Terpander stand gerade hinter dem Kopf von Tacitus, während er die Tunika faltete, so dass dieser nicht die Entgleisung in seinem Gesicht sah, als er ein Gedicht wünschte. Schmähgedichte kannte Terpander, pädagogische Merksprüche und unanständige Stammtischreime. Kriegslieder, in denen das Sterben und Schlachten wortreich gepriesen wurde. Aber vermutlich nichts, was nach dem Geschmack des Herrn sein würde.
Terpander nahm ein Stück Seife zur Hand, das für die Haare gedacht war und das einen unaufdringlichen Duft verströmte. Das machte er nass, rubbelte es in seinen Händen und legte es dann ab, um die eingeschäumten Hände im Haar des Herrn zu vergraben.

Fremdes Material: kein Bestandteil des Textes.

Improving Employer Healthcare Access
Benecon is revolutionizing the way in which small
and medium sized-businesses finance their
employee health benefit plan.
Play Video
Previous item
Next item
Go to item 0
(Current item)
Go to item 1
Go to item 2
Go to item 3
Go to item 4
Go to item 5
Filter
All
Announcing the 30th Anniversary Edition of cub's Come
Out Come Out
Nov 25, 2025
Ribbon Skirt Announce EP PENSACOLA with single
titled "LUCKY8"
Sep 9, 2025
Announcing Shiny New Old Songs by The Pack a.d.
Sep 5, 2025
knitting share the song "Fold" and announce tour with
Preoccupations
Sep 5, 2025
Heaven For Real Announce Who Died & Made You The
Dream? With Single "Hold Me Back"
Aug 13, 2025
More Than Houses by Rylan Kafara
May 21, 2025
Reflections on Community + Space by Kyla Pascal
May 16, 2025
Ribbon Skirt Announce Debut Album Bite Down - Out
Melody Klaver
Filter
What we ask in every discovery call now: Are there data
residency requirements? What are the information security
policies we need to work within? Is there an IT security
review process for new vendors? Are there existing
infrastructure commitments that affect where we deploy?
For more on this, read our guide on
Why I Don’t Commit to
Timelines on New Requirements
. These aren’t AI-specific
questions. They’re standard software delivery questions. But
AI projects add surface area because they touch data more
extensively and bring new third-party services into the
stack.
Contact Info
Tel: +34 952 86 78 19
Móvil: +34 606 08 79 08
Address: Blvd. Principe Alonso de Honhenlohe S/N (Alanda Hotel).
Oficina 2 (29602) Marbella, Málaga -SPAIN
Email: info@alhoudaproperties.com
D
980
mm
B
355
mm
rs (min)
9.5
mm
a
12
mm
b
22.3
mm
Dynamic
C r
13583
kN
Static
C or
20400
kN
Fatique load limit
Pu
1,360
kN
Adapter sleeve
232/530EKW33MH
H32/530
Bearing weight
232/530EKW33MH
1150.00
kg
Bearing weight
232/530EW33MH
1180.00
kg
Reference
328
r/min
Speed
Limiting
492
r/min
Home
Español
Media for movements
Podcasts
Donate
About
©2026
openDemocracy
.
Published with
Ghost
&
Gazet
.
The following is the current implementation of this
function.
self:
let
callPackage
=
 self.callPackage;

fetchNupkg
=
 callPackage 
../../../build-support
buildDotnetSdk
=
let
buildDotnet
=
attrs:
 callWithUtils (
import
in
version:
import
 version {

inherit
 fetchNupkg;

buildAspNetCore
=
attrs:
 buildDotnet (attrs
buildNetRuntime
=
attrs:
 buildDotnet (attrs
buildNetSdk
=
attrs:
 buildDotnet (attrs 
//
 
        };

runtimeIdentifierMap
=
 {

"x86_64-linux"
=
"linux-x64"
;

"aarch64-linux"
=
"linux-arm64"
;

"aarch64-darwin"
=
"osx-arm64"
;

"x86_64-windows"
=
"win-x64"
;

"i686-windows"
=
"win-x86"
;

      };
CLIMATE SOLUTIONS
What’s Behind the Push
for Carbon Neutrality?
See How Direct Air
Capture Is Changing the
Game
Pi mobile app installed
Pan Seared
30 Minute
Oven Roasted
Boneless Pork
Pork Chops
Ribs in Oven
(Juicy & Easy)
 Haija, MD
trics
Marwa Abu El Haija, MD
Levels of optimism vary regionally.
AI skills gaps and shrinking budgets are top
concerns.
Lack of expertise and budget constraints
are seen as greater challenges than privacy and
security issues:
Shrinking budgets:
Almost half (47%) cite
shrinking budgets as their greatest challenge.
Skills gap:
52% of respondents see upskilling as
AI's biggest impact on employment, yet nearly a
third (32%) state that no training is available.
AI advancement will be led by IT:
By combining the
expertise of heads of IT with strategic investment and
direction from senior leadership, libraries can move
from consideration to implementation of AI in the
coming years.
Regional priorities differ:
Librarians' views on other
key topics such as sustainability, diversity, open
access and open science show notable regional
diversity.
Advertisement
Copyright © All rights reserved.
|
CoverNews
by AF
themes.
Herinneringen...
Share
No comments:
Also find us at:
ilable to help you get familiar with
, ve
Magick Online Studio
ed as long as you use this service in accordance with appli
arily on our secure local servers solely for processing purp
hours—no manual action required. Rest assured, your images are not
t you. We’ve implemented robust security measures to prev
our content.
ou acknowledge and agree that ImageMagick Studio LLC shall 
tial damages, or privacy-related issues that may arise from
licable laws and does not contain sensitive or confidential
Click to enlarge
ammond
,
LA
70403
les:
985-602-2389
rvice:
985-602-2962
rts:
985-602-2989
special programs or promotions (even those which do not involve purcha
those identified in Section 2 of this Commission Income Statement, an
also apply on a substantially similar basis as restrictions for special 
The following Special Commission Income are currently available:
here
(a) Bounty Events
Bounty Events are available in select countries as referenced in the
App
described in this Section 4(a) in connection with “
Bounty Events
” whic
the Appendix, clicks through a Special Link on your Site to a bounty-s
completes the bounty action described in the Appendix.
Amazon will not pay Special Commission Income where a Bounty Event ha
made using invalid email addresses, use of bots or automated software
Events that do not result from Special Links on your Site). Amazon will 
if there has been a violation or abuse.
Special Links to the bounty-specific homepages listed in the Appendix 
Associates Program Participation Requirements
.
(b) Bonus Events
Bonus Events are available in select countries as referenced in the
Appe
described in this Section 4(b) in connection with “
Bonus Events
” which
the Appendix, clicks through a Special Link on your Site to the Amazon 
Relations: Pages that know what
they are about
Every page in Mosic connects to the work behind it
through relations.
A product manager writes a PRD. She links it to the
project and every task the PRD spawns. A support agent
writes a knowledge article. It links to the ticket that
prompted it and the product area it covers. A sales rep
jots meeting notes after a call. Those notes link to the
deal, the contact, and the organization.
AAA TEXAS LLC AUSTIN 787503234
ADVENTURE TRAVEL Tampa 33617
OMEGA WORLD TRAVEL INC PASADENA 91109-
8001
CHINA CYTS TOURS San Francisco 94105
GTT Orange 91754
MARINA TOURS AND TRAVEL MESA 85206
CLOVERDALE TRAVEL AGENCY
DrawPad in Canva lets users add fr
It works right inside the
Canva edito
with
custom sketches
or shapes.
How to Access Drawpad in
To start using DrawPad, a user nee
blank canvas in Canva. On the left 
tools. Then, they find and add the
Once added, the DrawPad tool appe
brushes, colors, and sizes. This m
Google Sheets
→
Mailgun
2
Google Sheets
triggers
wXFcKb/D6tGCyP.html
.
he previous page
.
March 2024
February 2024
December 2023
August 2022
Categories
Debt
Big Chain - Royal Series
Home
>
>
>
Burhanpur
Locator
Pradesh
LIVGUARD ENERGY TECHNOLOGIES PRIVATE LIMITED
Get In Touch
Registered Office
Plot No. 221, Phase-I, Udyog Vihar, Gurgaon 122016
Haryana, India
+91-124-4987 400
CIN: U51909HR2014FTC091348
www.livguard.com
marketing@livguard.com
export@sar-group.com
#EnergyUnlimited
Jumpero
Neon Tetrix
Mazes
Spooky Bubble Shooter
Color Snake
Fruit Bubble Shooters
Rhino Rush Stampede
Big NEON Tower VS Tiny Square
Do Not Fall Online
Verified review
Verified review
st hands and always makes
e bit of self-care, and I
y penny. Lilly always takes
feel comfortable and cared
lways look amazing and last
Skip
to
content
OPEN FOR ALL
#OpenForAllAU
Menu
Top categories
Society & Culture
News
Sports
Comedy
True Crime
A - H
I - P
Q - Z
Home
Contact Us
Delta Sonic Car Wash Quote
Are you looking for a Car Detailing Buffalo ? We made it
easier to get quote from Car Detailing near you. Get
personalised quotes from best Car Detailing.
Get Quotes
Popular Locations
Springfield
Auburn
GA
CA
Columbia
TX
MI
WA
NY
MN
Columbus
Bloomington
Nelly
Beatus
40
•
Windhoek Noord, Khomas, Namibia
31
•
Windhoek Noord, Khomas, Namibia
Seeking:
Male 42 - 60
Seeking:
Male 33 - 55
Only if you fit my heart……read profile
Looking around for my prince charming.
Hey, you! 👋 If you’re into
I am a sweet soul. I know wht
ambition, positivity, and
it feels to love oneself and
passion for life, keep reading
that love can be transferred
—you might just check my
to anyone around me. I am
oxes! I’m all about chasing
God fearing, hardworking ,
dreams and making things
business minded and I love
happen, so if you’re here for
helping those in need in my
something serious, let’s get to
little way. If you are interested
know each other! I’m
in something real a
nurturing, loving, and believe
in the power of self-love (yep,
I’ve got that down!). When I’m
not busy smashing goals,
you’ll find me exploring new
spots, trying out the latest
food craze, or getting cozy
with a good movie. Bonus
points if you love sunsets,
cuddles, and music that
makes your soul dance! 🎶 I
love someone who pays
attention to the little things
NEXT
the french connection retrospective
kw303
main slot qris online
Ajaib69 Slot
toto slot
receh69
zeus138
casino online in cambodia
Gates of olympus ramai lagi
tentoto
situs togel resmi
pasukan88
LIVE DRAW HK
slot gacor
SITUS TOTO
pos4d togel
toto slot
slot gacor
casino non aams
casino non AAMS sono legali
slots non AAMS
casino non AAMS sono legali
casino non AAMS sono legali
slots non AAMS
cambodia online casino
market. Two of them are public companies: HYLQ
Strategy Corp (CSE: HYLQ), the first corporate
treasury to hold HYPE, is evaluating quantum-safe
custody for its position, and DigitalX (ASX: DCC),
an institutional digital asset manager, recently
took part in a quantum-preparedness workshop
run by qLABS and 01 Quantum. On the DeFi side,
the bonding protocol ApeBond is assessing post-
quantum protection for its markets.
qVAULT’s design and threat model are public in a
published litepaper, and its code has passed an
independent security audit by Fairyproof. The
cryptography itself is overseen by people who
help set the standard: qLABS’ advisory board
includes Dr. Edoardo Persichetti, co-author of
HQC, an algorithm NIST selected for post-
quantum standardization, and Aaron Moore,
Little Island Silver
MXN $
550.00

Er wollte tatsächlich ein Gedicht ...
Zumindest eine Kopfmassage musste Tacitus über sich ergehen lassen, sonst wurden die Haare nicht sauber. Kein Mann seines Standes wollte Schuppen auf den Schultern spazieren tragen und wenn doch, würde Terpander es nicht widerspruchslos erdulden. Endlich hatte er sich für ein Lied entschieden, dass er nun als Gedicht vortrug:
"Unerbittlich, immerwährend, festausharrend in der Not
Unserer Väter Ahnen, schwangen ihre Lanzen blutigrot.
Endlich dann, nach zwei Jahrzehnten ließ der Feind das fette Land,
Aus Ithomes hohen Bergen hat er sich zur Flucht gewandt.
Der schönste Tod von allen ist es, von Feindes Hand
Als tapfrer Mann zu fallen im Streit fürs Heimatland;
Doch nichts erträgt sich schwerer, als fort ins Elend fliehn,
Der reichen Heimat ferne durchs Land als Bettler ziehn.
Zur Seit' den grauen Vater, das Mütterlein, o Qual!,
Und mit den kleinen Kindern das ehliche Gemahl.
Ihn treibt der harte Mangel; im Zwang der bittern Not
Fleht er umsonst um Beistand fremd und als Feind bedroht.
Zur Unehr' seiner Ahnen, sein schön Gesicht entstellt,
Dem aller Schimpf und Schande und Schlechtigkeit gesellt.
Lasst ihn das Land durchstreichen! Man höhnt ihn ins Gesicht,
Er findet nirgends Achtung, nicht Rücksicht, Mitleid nicht."
Mal sehen, ob Tacitus diesen Dichter erraten konnte, den sein Platon wortreich gelobt hatte.